Pada Yadnya Kasada 2024 kali ini, puluhan pemarit berani membelah dinginnya udara Kawah Gunung Bromo demi mendapatkan kurban suci.
Tak hanya harus menghadapi suhu dingin, mereka juga harus berjuang dalam kegelapan, di tengah bau belerang menyengat yang membuat mata perih serta medan yang terjal.
Nyawa pun menjadi taruhan demi memperoleh kurban suci yang dilempar Umat Hindu Tengger itu.
Untuk mempermudah pekerjaan, para pemarit membentuk kelompok-kelompok kecil. Hasil tangkapan mereka nantinya dikumpulkan dan dijual, kemudian uangnya dibagi rata dalam satu kelompok.

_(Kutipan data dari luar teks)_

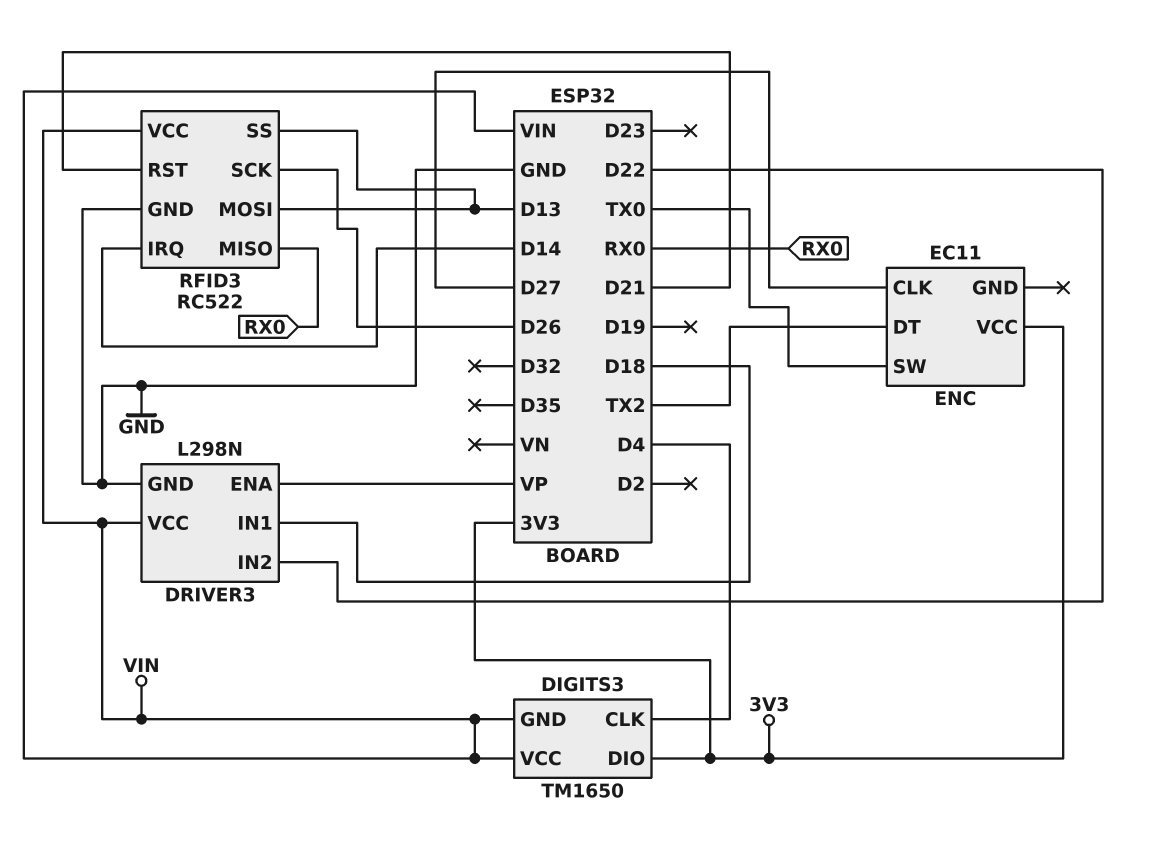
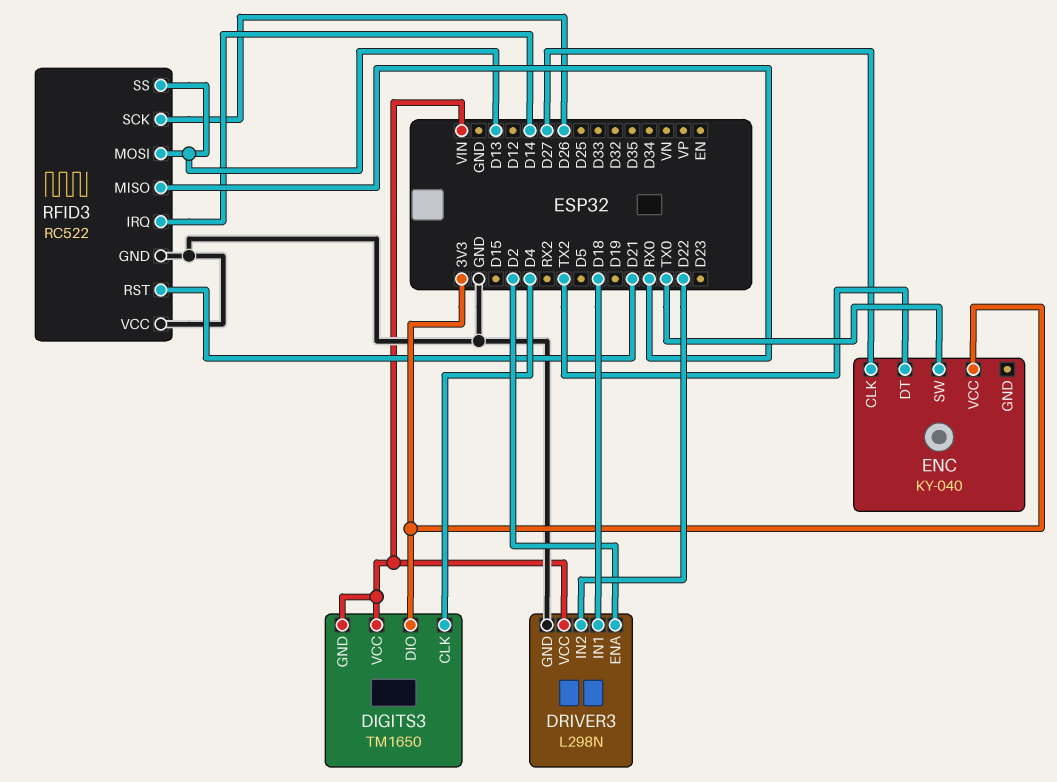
DRIVER3 pin ENA: VP -> D2
ENC: EC11 -> KY-040
RFID3 pin VCC: VIN -> GND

Zubaidah (28), seorang pemarit asal Kecamatan Sukapura, Kabupaten Probolinggo, Jawa Timur, mengungkapkan, ia bersama kelompoknya sudah dua hari berada di area Kawah Gunung Bromo.
Mereka rela tidur tanpa alas selama dua hari melawan dinginnya hawa Gunung Bromo demi mendapatkan kurban suci tersebut.

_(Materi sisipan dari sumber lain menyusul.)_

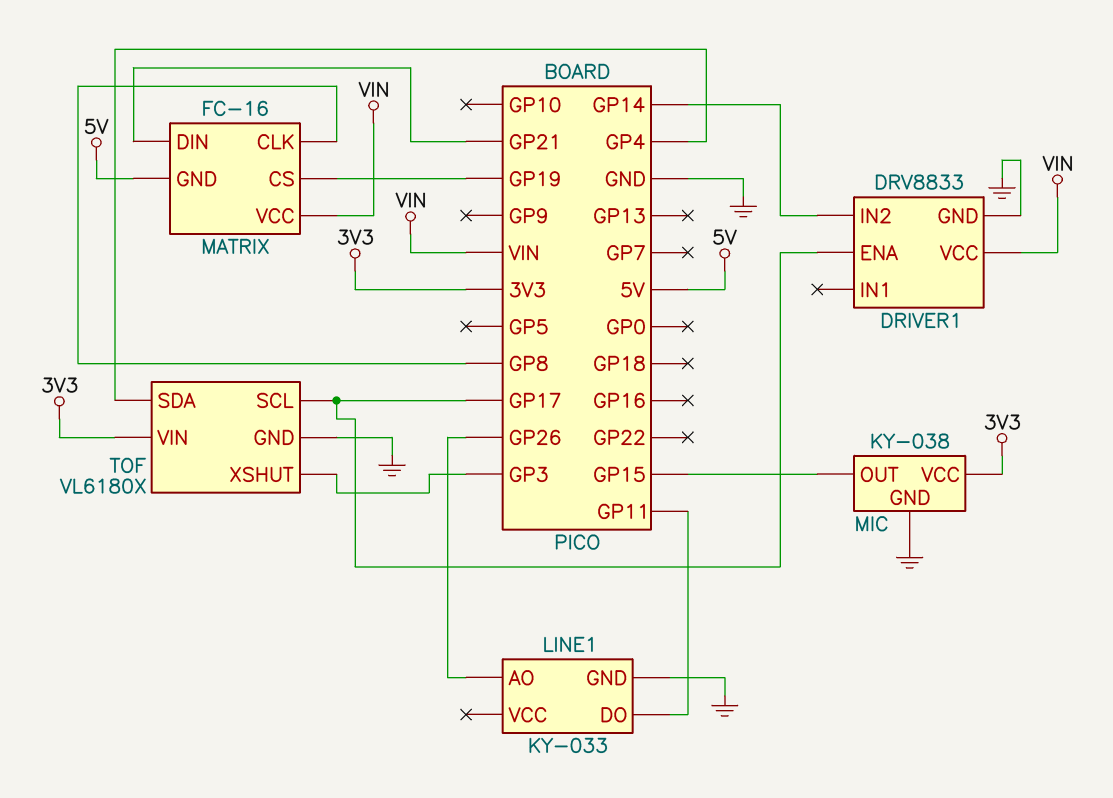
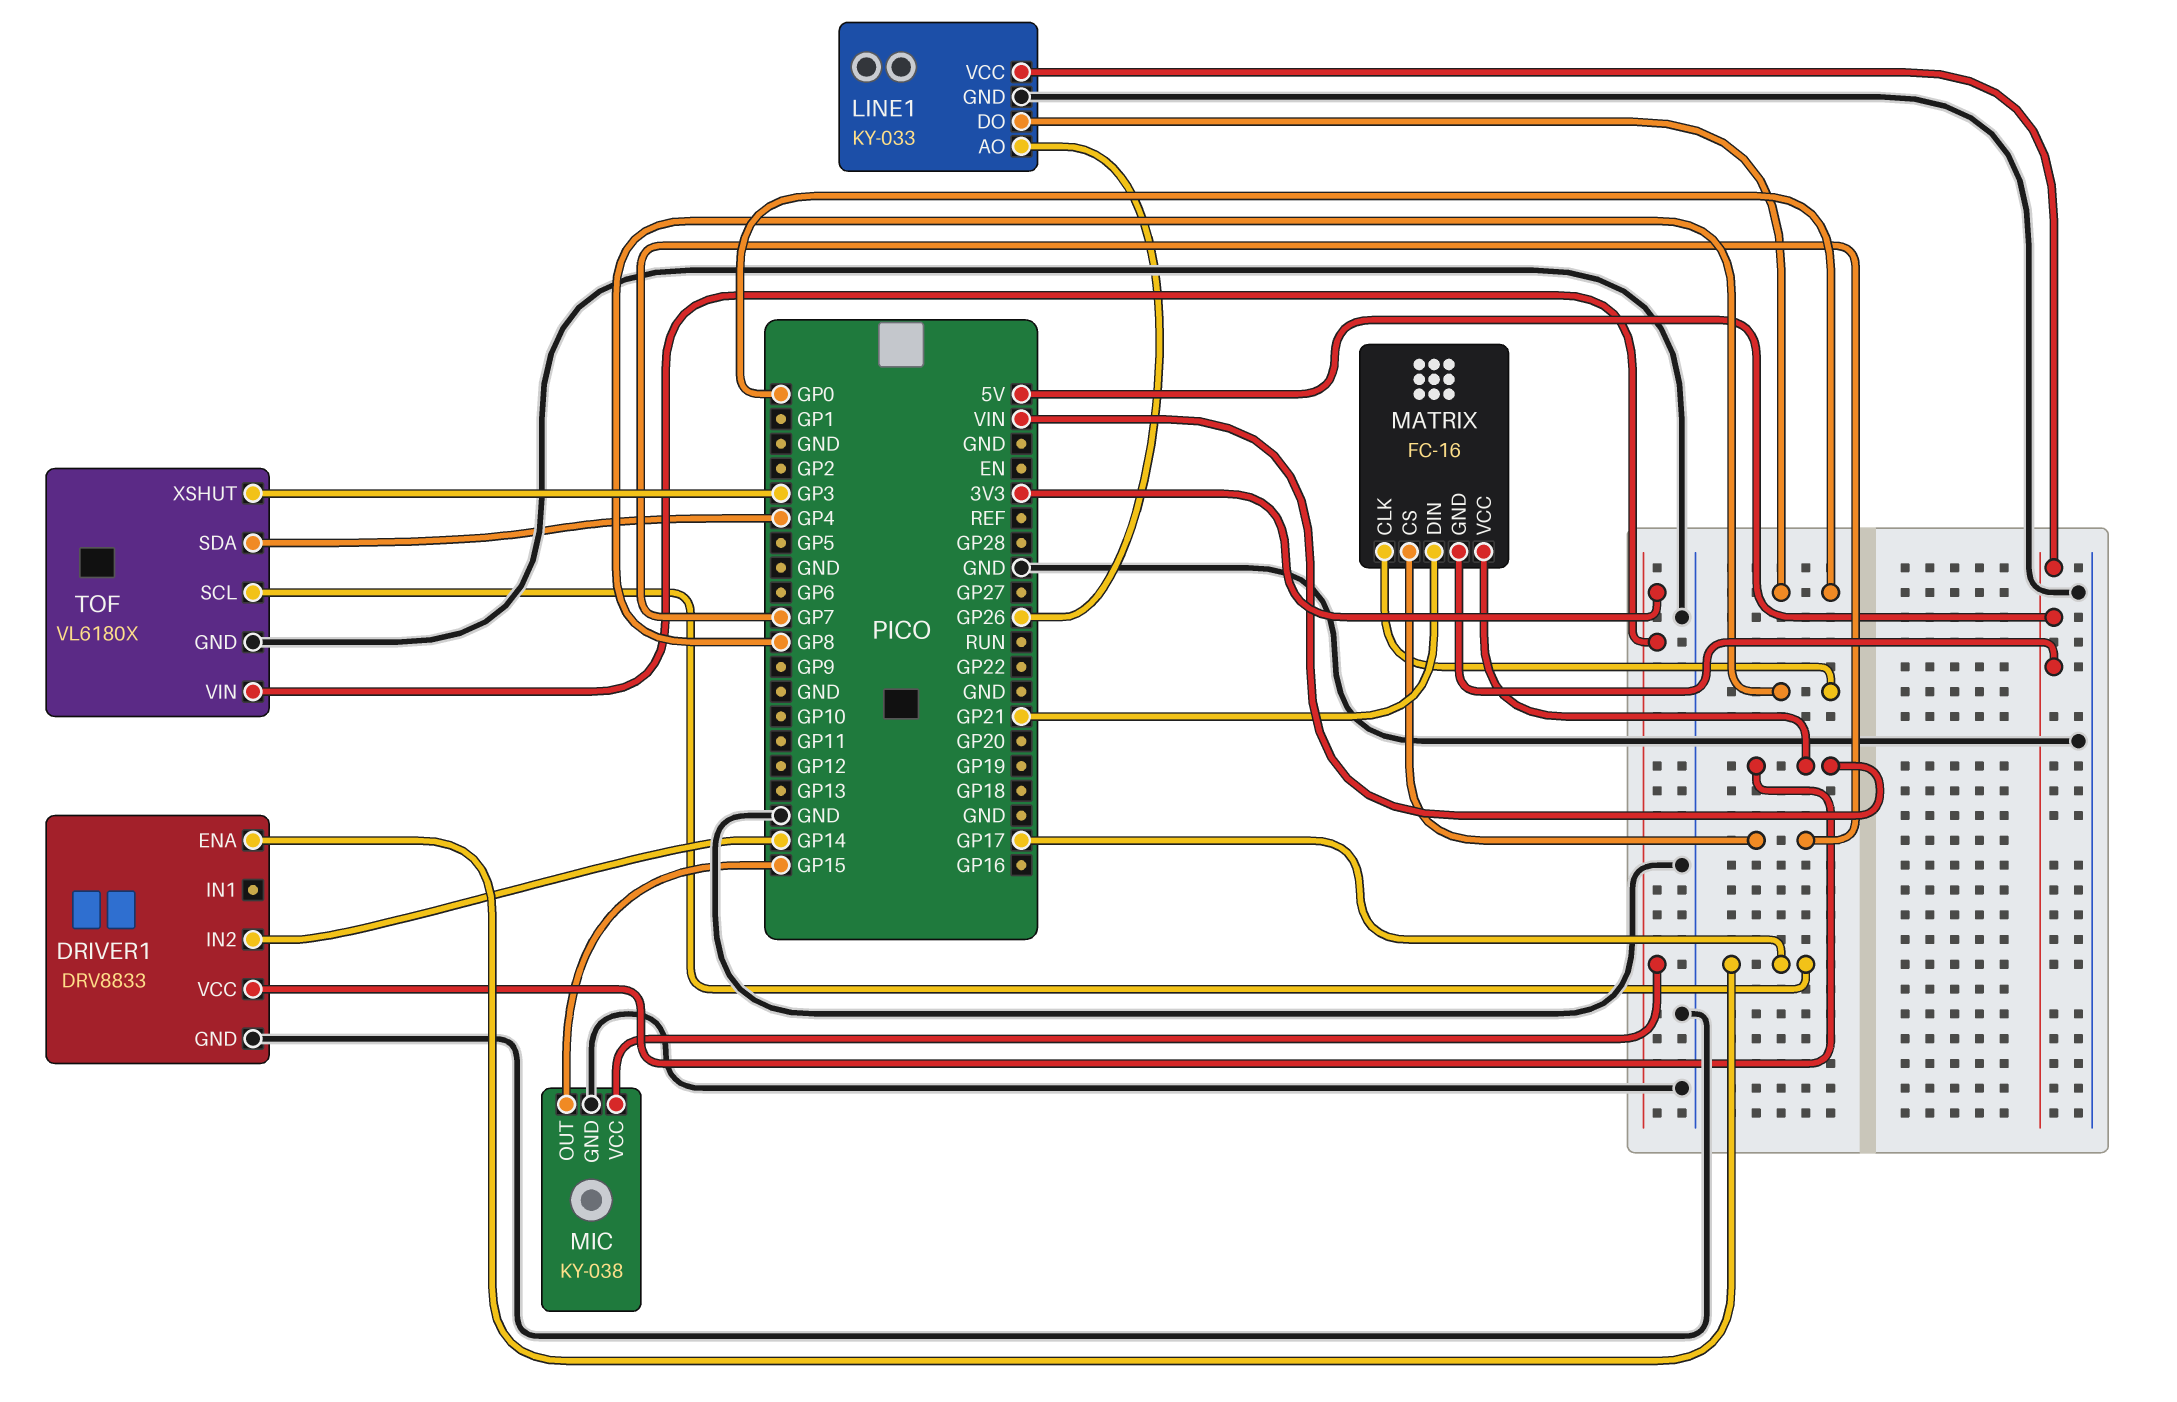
LINE1 pin DO: GP11 -> GP0
LINE1 pin VCC: none -> 5V
MATRIX pin CS: GP19 -> GP7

Sejumlah pemarit siap dengan jaringnya untuk mendapatkan sesembahan yang dilemparkan ke kawah Gunung Bromo. (Foto: Rizky Putra Dinasti/TIMES Indonesia)
"Hasilnya masih belum diketahui karena belum menjual barang yang didapat. Tahun lalu, selama dua hari saya dapat 500 ribu," kata perempuan dua anak itu, Sabtu (22/6/2024)
Zubaidah menambahkan, pembentukan kelompok sangat membantu. Jika ia melakukannya sendiri, hasil yang didapat tidak akan banyak karena pemarit laki-laki lebih gesit dalam menangkapnya.
"Hasil tangkapan beragam, mulai dari sayuran, makanan ringan, hewan ternak seperti ayam, kambing, bahkan anak sapi," imbuhnya.
Sementara itu, seorang warga yang melabuhkan dua ekor kambing mengaku senang dengan kegiatan tersebut.
Pria yang enggan disebutkan namanya itu menyatakan, melabuhkan kurban suci ke kawah Gunung Bromo memiliki nilai kesucian sesuai dengan kepercayaan, serta sebagai ajang berbagi.
"Sebetulnya apa saja boleh dilemparkan untuk kurban suci, mulai dari hasil bumi, olahan bumi, sayuran, hingga hewan ternak,” tutur pria berkaca mata itu.
Bagi mereka yang penting bisa memberikan yang terbaik untuk para roh leluhur.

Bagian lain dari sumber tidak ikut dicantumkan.